Please rewrite the items below, from the line containing "If I anchor" through the end of the items, replacing "pedestrian" with "walker" and leaving everything else unchanged.

↓

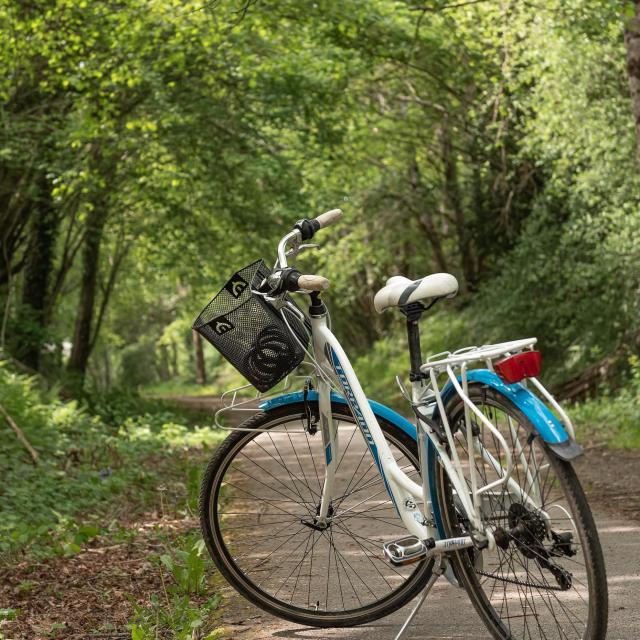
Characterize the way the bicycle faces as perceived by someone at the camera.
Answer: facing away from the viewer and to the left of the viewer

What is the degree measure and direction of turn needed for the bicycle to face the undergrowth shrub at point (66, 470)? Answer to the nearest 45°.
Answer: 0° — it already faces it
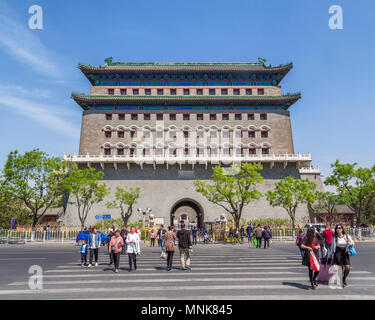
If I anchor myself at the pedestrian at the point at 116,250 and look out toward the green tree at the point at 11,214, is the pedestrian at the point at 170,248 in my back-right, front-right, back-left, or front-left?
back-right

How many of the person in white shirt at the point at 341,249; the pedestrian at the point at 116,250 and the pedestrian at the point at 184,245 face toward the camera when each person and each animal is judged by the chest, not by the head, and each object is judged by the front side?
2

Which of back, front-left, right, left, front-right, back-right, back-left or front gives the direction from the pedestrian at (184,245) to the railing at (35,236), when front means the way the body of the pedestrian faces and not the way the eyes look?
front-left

↑

**Response to this exercise:**
If I anchor myself at the walker at the point at 116,250 and look out toward the green tree at the point at 11,214, is the walker at the point at 170,248 in my back-right, front-right, back-left, or front-left?
back-right

How many of the person in white shirt at the point at 341,249; the walker at the point at 116,250 and the walker at the point at 184,245 face toward the camera when each person and each animal is judged by the chest, not by the head, and each object is judged by the front side?
2

Which of back, front-left, right, left, front-right, back-right, back-left or front gives the direction from the walker at (184,245) to the railing at (35,236), when front means the way the body of the walker faces and not the way the eyes look?
front-left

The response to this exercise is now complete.